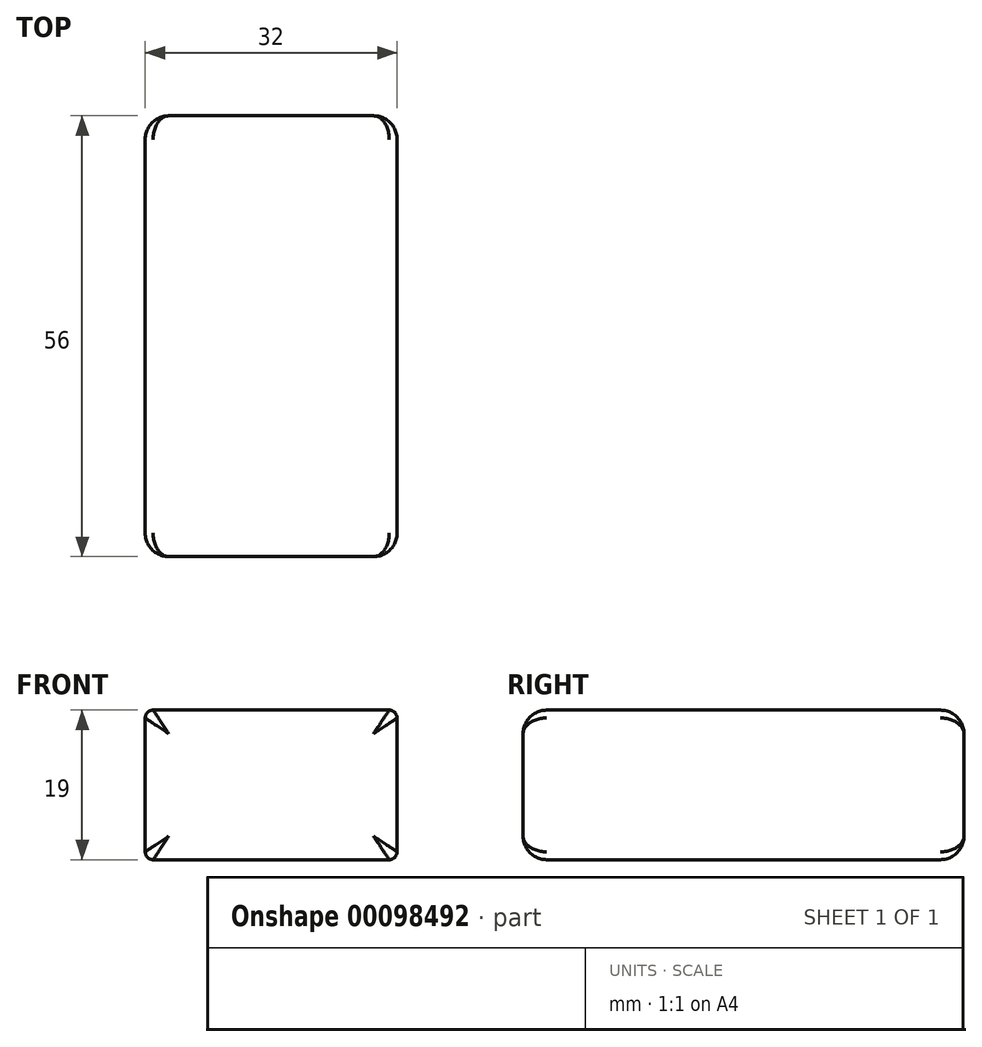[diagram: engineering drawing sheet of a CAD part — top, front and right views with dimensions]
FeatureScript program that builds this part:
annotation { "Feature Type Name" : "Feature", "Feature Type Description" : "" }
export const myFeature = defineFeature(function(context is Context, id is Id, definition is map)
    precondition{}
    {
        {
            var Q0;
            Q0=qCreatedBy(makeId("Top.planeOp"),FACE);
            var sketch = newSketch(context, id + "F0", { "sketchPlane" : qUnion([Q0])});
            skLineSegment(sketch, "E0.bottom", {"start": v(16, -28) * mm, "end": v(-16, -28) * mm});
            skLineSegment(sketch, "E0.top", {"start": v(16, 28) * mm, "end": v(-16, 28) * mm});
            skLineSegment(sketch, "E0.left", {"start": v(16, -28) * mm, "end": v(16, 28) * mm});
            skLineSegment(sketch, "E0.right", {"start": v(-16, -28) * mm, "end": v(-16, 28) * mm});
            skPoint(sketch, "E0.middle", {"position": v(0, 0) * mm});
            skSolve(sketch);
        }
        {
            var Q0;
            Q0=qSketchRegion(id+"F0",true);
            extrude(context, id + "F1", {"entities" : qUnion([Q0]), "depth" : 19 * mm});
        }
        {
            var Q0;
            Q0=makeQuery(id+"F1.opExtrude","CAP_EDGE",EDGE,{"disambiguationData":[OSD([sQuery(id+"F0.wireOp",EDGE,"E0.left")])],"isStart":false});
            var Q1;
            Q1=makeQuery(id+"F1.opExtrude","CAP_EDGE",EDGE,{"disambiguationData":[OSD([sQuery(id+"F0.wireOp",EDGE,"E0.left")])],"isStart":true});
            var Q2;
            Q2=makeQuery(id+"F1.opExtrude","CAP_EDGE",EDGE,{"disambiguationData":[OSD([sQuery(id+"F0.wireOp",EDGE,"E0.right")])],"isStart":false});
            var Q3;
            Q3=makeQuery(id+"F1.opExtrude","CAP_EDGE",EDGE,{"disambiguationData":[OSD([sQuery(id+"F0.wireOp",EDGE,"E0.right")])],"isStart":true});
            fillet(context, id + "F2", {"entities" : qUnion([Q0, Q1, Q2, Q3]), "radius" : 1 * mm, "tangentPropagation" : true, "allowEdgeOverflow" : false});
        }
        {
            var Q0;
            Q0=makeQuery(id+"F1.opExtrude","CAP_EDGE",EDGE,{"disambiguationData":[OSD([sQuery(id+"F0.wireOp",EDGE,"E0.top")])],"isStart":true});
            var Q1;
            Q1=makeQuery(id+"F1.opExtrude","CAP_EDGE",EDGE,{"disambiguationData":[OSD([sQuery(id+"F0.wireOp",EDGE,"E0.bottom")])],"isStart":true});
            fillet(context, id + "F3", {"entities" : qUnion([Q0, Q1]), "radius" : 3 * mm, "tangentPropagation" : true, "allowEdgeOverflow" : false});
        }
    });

■ ■ ■

## TO DO:
Tally the lines in the items above that contain the string "allowEdgeOverflow", with uppercase and lowercase counted as different, and reply with the number alone.

## CORRECT OUTPUT:
2